Description of the task. Turn the text of the rows into a numbered list, starting at the very first line and stopping after the line that contains "apparaissent avant les feuilles.". Leave out any blank lines.

::::::::

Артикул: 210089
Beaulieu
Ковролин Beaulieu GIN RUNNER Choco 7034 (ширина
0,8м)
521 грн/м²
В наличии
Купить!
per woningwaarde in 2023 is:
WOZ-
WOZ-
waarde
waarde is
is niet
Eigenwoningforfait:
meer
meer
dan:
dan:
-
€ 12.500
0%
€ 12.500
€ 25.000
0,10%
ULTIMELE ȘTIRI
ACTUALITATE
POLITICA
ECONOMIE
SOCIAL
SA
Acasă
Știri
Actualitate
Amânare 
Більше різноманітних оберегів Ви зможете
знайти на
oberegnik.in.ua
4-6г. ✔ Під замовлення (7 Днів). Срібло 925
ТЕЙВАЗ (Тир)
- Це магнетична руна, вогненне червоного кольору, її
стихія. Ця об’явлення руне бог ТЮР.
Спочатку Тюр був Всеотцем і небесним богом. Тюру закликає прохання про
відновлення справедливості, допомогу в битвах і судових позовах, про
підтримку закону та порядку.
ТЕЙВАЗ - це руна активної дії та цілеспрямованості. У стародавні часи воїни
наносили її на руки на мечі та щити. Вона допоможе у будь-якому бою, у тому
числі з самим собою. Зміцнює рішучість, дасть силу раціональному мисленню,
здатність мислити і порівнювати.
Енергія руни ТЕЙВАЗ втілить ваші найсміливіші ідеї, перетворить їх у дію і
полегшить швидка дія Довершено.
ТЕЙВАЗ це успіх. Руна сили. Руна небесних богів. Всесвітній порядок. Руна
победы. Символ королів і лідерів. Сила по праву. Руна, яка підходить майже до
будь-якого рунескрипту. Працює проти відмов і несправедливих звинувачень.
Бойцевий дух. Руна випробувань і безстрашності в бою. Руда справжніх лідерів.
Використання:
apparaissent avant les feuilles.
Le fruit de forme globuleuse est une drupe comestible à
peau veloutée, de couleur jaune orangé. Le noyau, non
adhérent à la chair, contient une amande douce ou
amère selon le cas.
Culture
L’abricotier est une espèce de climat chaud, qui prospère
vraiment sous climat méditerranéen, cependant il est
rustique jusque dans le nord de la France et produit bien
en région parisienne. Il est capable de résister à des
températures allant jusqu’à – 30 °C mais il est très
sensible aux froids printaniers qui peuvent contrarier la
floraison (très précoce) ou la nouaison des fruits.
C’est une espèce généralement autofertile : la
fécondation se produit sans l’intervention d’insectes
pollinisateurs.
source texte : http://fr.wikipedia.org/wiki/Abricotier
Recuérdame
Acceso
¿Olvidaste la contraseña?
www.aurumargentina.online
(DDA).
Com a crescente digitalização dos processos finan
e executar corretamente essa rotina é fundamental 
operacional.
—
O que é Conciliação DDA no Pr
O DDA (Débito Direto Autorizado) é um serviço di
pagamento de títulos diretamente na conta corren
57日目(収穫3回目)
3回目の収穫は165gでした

::::::::

Task solution.
1. Артикул: 210089
2. Beaulieu
3. Ковролин Beaulieu GIN RUNNER Choco 7034 (ширина
4. 0,8м)
5. 521 грн/м²
6. В наличии
7. Купить!
8. per woningwaarde in 2023 is:
9. WOZ-
10. WOZ-
11. waarde
12. waarde is
13. is niet
14. Eigenwoningforfait:
15. meer
16. meer
17. dan:
18. dan:
19. -
20. € 12.500
21. 0%
22. € 12.500
23. € 25.000
24. 0,10%
25. ULTIMELE ȘTIRI
26. ACTUALITATE
27. POLITICA
28. ECONOMIE
29. SOCIAL
30. SA
31. Acasă
32. Știri
33. Actualitate
34. Amânare 
35. Більше різноманітних оберегів Ви зможете
36. знайти на
37. oberegnik.in.ua
38. 4-6г. ✔ Під замовлення (7 Днів). Срібло 925
39. ТЕЙВАЗ (Тир)
40. - Це магнетична руна, вогненне червоного кольору, її
41. стихія. Ця об’явлення руне бог ТЮР.
42. Спочатку Тюр був Всеотцем і небесним богом. Тюру закликає прохання про
43. відновлення справедливості, допомогу в битвах і судових позовах, про
44. підтримку закону та порядку.
45. ТЕЙВАЗ - це руна активної дії та цілеспрямованості. У стародавні часи воїни
46. наносили її на руки на мечі та щити. Вона допоможе у будь-якому бою, у тому
47. числі з самим собою. Зміцнює рішучість, дасть силу раціональному мисленню,
48. здатність мислити і порівнювати.
49. Енергія руни ТЕЙВАЗ втілить ваші найсміливіші ідеї, перетворить їх у дію і
50. полегшить швидка дія Довершено.
51. ТЕЙВАЗ це успіх. Руна сили. Руна небесних богів. Всесвітній порядок. Руна
52. победы. Символ королів і лідерів. Сила по праву. Руна, яка підходить майже до
53. будь-якого рунескрипту. Працює проти відмов і несправедливих звинувачень.
54. Бойцевий дух. Руна випробувань і безстрашності в бою. Руда справжніх лідерів.
55. Використання:
56. apparaissent avant les feuilles.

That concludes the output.